*** Dataset excerpts ***
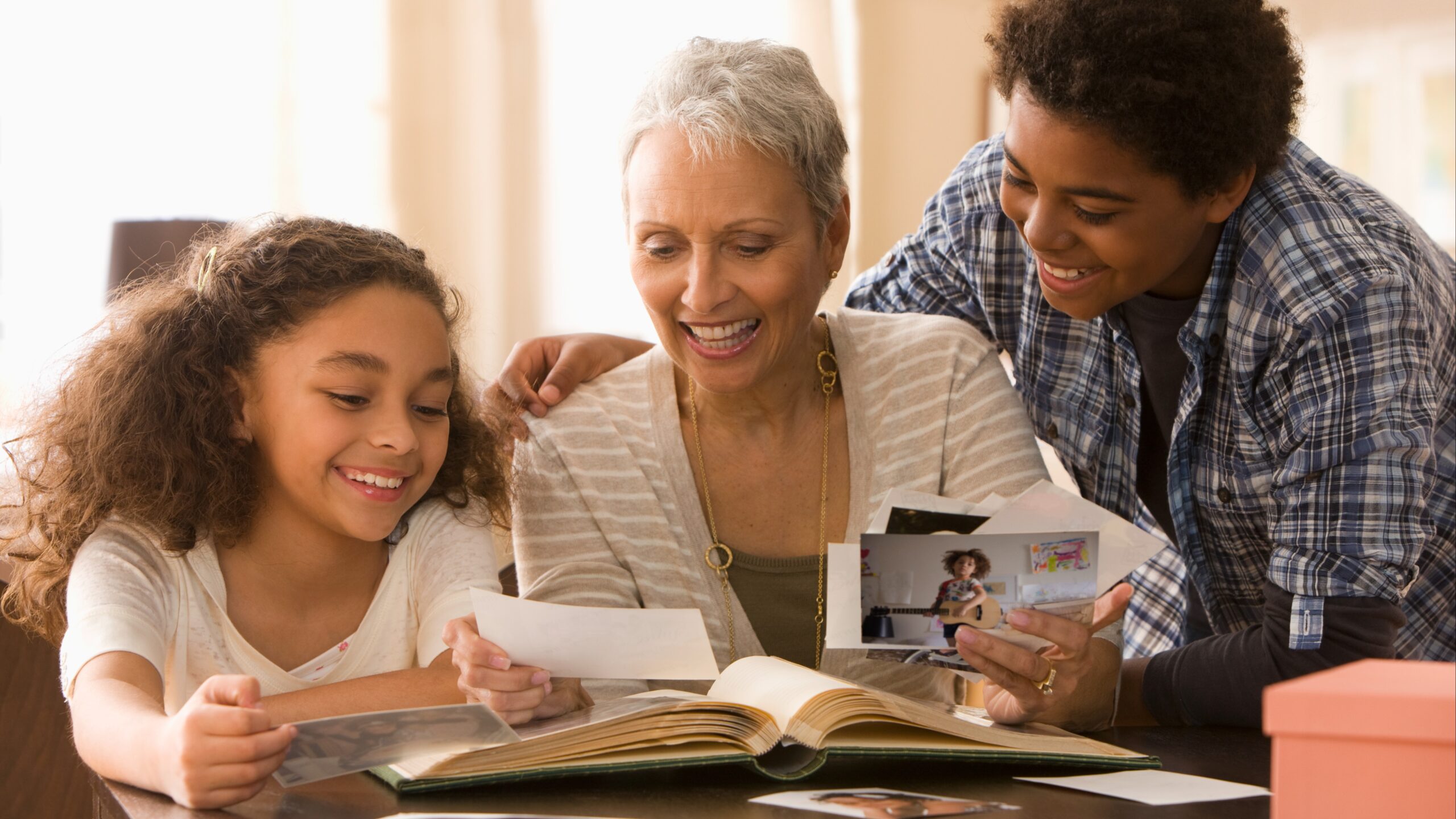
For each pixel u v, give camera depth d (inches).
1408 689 23.9
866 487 58.6
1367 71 159.6
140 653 44.9
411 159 173.8
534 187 180.2
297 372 51.0
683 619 43.3
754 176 51.6
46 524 52.9
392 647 55.6
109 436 51.8
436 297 54.8
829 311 63.8
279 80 167.2
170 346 52.6
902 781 38.3
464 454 59.0
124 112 159.3
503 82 178.2
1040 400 66.9
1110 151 48.1
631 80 183.9
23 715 59.4
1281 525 53.1
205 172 164.2
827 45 193.5
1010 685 45.1
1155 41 47.1
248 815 34.2
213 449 51.9
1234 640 52.9
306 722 35.0
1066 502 43.9
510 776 35.5
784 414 58.9
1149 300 59.7
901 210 198.1
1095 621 47.2
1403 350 51.2
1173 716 53.7
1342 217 54.5
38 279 154.9
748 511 59.2
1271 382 55.3
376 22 171.8
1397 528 50.3
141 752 36.2
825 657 57.3
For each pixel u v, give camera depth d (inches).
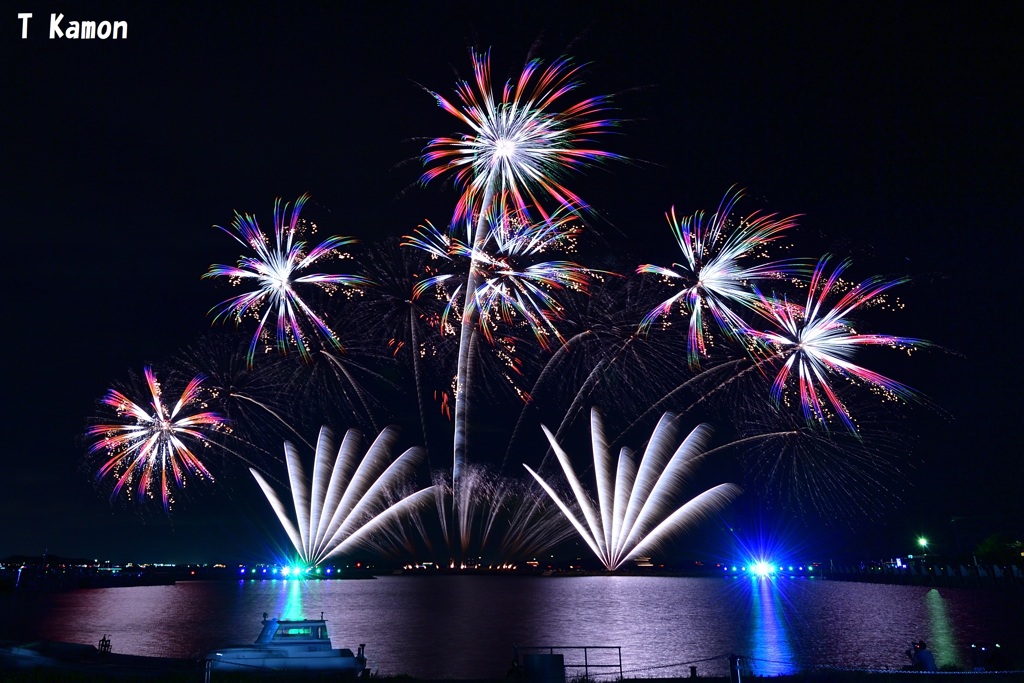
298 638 1255.5
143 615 4101.9
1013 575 4621.1
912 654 1024.9
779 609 4033.0
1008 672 906.7
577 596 6643.7
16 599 5777.6
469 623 3469.5
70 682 861.8
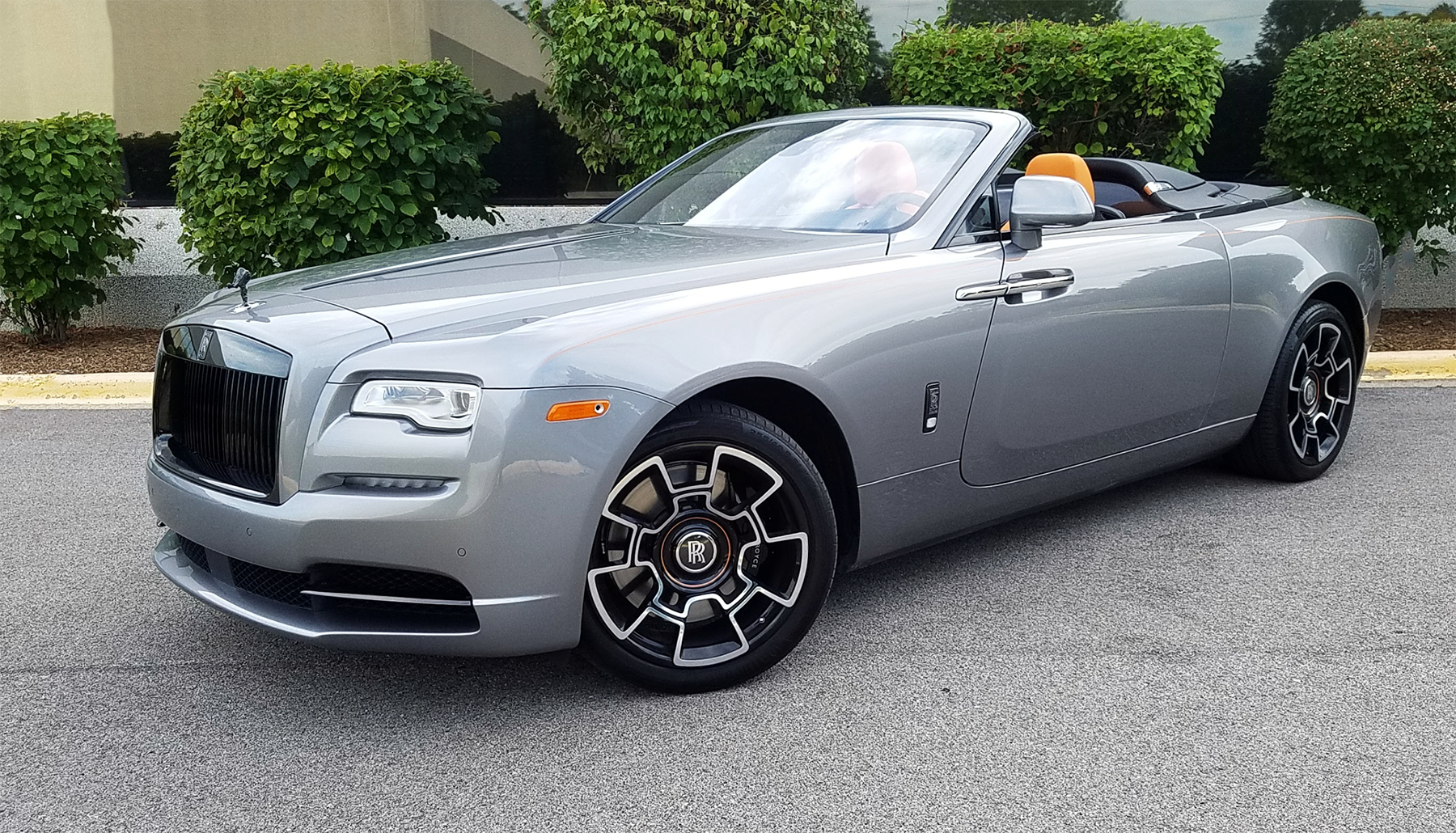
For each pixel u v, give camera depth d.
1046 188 3.15
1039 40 6.98
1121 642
***
* [Exercise goal]:
Please output only the lines running from the one that holds "577 596 6643.7" through the last line of the entries, both ends included, without any images.

* [Response to the exercise]:
577 596 6643.7
16 599 5777.6
469 623 3469.5
70 682 861.8
For each pixel u v, give camera depth d.
1046 188 3.15
1039 40 6.98
1121 642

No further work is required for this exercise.